MRI Shows Different Breast Cancer Characteristics Among Younger Women

Magnetic resonance images reveal characteristics of breast cancer can differ depending on age.

Magnetic resonance imaging demonstrated morphological features of breast cancer independently associated with younger age, according to an article published online in the journal Acta Radiologica.

In order to determine differences in breast cancer between women younger and older than 35 years, researchers from Korea retrospectively evaluated and compared MR images and clinicopathological characteristics of invasive breast cancer in the two groups.

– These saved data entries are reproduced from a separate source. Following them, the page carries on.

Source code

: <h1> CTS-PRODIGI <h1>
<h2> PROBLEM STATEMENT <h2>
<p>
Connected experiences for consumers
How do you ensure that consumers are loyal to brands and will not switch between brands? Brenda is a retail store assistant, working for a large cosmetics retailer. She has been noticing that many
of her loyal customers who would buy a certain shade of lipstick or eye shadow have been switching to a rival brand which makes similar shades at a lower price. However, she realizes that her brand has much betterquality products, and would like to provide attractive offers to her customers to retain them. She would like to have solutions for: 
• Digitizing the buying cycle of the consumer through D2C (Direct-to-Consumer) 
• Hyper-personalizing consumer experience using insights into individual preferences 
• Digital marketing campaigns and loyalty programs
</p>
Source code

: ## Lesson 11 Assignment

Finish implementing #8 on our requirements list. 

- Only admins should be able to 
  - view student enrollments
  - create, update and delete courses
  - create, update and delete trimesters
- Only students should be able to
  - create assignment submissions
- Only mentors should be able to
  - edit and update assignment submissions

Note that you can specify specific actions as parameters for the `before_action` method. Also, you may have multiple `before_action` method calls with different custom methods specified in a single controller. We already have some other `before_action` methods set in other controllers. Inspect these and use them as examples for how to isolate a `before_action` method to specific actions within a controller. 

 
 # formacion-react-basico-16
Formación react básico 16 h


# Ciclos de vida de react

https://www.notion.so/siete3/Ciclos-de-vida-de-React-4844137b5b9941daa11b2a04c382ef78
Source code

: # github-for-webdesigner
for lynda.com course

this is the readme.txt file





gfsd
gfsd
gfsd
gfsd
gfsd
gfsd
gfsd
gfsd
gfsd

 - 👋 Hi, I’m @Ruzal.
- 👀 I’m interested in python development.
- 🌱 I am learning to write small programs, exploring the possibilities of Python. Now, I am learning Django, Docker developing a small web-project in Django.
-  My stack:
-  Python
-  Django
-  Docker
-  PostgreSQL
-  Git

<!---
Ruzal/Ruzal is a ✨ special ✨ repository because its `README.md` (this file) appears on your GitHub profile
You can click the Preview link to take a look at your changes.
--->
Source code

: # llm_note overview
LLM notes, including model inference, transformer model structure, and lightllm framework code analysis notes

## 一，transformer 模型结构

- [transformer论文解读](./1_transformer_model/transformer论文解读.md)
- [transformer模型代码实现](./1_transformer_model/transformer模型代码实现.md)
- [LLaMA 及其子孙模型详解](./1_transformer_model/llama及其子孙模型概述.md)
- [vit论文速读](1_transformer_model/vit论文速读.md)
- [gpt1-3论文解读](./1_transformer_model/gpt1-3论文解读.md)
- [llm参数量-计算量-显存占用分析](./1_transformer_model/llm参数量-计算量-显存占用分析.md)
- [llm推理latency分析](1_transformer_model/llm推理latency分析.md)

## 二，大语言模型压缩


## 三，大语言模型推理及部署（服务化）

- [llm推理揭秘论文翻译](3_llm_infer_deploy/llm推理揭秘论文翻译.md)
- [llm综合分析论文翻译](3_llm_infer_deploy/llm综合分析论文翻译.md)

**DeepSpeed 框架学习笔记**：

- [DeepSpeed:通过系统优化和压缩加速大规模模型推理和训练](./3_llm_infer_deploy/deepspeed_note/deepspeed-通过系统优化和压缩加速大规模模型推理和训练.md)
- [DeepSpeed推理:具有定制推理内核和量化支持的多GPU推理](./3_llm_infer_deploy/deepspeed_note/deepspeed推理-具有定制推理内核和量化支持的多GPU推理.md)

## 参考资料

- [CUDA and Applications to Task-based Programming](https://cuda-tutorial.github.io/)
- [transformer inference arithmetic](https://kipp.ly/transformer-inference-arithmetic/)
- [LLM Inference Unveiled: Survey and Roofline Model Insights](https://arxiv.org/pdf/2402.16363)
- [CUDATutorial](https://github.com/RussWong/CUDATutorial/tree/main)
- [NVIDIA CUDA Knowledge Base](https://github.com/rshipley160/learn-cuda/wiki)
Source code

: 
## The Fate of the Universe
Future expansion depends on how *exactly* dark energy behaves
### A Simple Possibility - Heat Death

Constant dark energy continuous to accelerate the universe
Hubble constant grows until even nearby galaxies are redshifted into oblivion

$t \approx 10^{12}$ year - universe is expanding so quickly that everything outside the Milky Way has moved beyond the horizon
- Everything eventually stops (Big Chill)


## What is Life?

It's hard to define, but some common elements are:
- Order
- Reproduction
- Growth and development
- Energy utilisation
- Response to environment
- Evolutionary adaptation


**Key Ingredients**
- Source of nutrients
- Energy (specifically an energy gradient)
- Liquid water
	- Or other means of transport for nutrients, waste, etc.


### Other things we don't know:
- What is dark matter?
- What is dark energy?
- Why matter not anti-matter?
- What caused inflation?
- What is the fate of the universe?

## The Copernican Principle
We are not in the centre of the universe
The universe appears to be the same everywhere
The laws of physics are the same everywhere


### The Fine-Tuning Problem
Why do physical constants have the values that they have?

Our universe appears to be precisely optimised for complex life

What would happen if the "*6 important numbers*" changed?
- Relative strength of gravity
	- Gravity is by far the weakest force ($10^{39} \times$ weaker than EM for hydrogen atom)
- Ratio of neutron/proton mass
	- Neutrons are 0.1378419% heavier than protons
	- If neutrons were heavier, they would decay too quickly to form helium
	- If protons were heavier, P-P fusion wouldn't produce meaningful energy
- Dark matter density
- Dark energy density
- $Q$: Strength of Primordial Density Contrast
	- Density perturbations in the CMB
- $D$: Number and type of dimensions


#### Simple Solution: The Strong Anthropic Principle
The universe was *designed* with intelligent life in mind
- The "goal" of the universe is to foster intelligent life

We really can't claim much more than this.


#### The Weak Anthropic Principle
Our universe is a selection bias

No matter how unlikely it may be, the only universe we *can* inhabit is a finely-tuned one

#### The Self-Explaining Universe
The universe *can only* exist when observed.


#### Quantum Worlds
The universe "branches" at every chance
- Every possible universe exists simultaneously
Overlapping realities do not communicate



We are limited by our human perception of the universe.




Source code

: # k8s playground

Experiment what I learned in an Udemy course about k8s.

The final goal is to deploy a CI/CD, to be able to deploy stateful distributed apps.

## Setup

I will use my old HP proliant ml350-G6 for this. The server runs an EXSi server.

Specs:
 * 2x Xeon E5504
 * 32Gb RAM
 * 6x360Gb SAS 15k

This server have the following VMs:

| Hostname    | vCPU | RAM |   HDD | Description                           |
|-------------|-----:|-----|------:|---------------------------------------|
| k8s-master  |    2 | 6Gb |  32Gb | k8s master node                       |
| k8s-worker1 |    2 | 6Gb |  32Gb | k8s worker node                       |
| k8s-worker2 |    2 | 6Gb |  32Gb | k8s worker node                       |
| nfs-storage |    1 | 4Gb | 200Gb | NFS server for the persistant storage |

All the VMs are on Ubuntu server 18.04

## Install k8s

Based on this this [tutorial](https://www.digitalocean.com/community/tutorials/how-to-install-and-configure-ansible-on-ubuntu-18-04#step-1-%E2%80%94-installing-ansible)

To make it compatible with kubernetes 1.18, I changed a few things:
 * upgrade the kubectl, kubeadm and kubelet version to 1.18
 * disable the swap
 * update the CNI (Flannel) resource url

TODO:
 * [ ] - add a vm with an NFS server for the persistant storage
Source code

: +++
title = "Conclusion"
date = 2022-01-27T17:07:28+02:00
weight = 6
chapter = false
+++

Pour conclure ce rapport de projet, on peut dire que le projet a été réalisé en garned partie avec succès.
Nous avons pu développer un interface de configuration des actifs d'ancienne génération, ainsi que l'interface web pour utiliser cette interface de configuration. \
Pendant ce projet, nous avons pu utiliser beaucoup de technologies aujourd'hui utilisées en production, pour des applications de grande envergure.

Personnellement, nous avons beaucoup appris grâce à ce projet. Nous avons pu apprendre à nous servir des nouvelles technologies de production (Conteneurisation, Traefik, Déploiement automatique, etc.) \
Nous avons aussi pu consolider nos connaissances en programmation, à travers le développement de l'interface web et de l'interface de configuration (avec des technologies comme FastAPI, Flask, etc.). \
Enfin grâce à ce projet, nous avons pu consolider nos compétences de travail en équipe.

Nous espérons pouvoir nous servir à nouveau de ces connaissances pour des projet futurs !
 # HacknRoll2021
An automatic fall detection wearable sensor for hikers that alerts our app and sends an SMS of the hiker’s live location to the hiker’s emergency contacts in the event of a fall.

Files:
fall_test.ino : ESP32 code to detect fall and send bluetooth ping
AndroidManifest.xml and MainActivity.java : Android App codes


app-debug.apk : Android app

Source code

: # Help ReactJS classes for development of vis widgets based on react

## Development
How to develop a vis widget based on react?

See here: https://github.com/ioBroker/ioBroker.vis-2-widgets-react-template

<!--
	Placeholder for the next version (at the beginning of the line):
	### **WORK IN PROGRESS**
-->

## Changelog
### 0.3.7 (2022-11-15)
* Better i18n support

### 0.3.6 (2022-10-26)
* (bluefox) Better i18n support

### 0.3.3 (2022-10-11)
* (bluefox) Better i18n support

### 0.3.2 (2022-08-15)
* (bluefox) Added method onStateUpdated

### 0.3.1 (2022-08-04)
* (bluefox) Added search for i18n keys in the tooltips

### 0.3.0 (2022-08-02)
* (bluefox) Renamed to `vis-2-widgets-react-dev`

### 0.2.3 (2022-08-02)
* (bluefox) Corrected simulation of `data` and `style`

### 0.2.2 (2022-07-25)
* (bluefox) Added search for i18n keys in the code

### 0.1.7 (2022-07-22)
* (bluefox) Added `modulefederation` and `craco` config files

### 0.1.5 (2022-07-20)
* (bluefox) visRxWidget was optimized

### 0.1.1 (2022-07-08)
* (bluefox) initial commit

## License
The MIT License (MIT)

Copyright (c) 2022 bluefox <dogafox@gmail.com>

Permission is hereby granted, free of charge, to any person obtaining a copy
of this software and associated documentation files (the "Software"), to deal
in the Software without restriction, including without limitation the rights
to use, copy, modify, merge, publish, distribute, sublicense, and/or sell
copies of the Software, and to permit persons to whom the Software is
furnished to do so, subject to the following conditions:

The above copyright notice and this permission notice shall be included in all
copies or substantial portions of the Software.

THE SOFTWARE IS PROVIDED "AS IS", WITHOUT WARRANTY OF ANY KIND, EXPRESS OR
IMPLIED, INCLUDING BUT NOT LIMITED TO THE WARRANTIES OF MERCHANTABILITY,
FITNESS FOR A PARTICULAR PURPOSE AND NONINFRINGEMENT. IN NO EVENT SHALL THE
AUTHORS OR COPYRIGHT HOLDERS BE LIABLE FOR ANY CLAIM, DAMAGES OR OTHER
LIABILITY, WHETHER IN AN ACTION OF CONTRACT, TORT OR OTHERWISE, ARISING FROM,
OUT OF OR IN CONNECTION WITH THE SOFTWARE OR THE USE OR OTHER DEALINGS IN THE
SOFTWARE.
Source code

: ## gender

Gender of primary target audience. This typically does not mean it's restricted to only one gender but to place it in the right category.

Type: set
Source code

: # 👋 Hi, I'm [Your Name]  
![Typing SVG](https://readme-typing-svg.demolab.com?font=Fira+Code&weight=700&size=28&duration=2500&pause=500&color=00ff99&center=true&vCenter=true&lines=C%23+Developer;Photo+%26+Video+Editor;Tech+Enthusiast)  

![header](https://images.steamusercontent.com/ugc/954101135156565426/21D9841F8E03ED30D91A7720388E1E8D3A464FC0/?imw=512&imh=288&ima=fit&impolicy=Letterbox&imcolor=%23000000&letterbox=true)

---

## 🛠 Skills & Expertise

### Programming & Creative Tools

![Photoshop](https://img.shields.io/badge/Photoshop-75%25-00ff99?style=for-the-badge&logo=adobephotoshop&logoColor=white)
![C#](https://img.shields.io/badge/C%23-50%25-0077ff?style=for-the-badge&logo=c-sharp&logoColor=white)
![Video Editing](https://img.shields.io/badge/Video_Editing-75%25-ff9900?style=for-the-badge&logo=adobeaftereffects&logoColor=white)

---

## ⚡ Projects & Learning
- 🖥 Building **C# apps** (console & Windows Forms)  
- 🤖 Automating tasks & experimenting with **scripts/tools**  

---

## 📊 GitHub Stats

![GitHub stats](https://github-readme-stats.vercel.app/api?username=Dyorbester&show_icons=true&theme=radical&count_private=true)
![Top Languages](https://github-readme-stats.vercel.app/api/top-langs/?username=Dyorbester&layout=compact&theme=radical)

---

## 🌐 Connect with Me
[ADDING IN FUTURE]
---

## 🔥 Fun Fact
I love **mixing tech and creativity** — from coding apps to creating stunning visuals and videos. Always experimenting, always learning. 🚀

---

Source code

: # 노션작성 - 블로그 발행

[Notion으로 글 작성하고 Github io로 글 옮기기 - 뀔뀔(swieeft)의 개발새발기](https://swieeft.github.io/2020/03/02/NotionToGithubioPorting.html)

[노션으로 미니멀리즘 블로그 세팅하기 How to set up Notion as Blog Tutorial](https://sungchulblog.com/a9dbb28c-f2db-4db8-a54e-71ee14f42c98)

A total of 270 invasive breast cancers in 266 premenopausal women who underwent preoperative breast MRI and curative surgery between 2009 and 2013 were identified. Fifty-six women were younger than age 35, 214 were between 35 and 45 years old.  

The results showed that women in the younger group had more positive axillary lymph nodes, higher histologic grade, negative estrogen receptor (ER), negative progesterone receptor (PR) and higher p53 and Ki-67 expression compared to the older group.

Magnetic resonance imaging showed that the younger women were also more likely to display a round/oval or lobular mass shape, a smooth mass margin and high signal intensity on T2-weighted images when compared to the older group. Also, independently associated with the younger group were higher positive axillary nodal status, higher expression of p53, lobular mass shape and smooth mass margin.

The researchers concluded that “MR morphologic features, including lobular mass shape and smooth mass margin, were independently associated with breast cancer in young women, in addition to positive axillary nodal status and higher p53 expression status.”